2. It is true that if an open piece of land lying close to a tenant’s house has been used by him for his domestic or agricultural purposes, there may be a presumption that his occupation of the plot is a part of his original contract of tenancy and that he is entitled to its user so long as he is not turned out of the village; but the user must be confined to the way in which it has been exercised in the past for the grant of which alone there can be a presumption. The tenant is a licensee of this plot for the purpose for which he has been using it. He would have no right to alter its user and utilize it for a different purpose altogether: vide Basa Mal v. Ghayas-ud-din (1904) 27 All 356 and Jagannath v. Gurdiyal Singh (1911) 10 IC 284. Nor would a tenant be entitled to make constructions on an open site when he has been allowed to use the site for tying cattle or storing heaps of cowdung cakes. From the pleadings I gather that the construction complained of is a sort of a kachcha building which will ultimately be covered with thatch and in which chaff would be kept and preserved. If the defendants have never before made any construction of this kind on the land in question, in my opinion, they would not against the will of the zamindar be entitled to do so. It would be putting the land to a slightly different use and would be erecting constructions on it which never existed before and for which there is no presumption that the zamindar ever granted permission. It is true that a kachcha building and one of small value may be removed at any time, but this would not deprive the zamindar of his right to object to its being constructed. If once a kachcha building is allowed to be built there would be nothing to prevent the tenant from gradually extending it or raising its height as it is washed away by flood year after year.

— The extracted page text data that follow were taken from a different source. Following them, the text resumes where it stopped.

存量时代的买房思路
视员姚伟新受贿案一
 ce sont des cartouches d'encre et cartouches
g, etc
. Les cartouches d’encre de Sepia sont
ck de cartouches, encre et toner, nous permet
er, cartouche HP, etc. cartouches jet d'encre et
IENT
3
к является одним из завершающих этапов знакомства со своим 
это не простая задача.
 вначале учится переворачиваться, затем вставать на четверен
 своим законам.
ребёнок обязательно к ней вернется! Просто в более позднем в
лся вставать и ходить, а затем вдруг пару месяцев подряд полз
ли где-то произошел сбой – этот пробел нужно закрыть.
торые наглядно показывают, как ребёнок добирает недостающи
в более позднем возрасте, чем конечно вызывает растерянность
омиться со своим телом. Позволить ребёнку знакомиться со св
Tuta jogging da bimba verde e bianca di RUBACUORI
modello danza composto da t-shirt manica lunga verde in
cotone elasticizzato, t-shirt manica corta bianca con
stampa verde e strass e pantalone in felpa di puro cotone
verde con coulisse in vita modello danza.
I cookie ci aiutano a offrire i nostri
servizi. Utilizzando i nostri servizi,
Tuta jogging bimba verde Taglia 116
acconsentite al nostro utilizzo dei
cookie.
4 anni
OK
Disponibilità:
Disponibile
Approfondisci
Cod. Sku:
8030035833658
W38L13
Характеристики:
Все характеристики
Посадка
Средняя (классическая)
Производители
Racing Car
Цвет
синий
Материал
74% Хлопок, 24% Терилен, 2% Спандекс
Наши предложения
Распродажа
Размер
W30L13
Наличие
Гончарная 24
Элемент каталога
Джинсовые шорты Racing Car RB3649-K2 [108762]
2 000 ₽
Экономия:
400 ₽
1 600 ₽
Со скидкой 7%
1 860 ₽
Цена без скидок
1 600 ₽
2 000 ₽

3. On the other hand, it is possible that the defendants have been utilizing this land in past years for this purpose. Their own case was that they used to have such a gola on this land year after year and when washed away or damaged by rain or flood they used to repair it. The learned Judge has not said a word about this defence. If it were established that the defendants have had golas over this plot of land in previous years, there would be a justifiable presumption that the occupation of this land was for this purpose also.

4. I accordingly send down the following issue to the lower appellate Court for a finding: Have the defendants had similar golas in previous years over the plot of land in dispute? No fresh evidence will be allowed. The usual ten days are allowed for filing objections.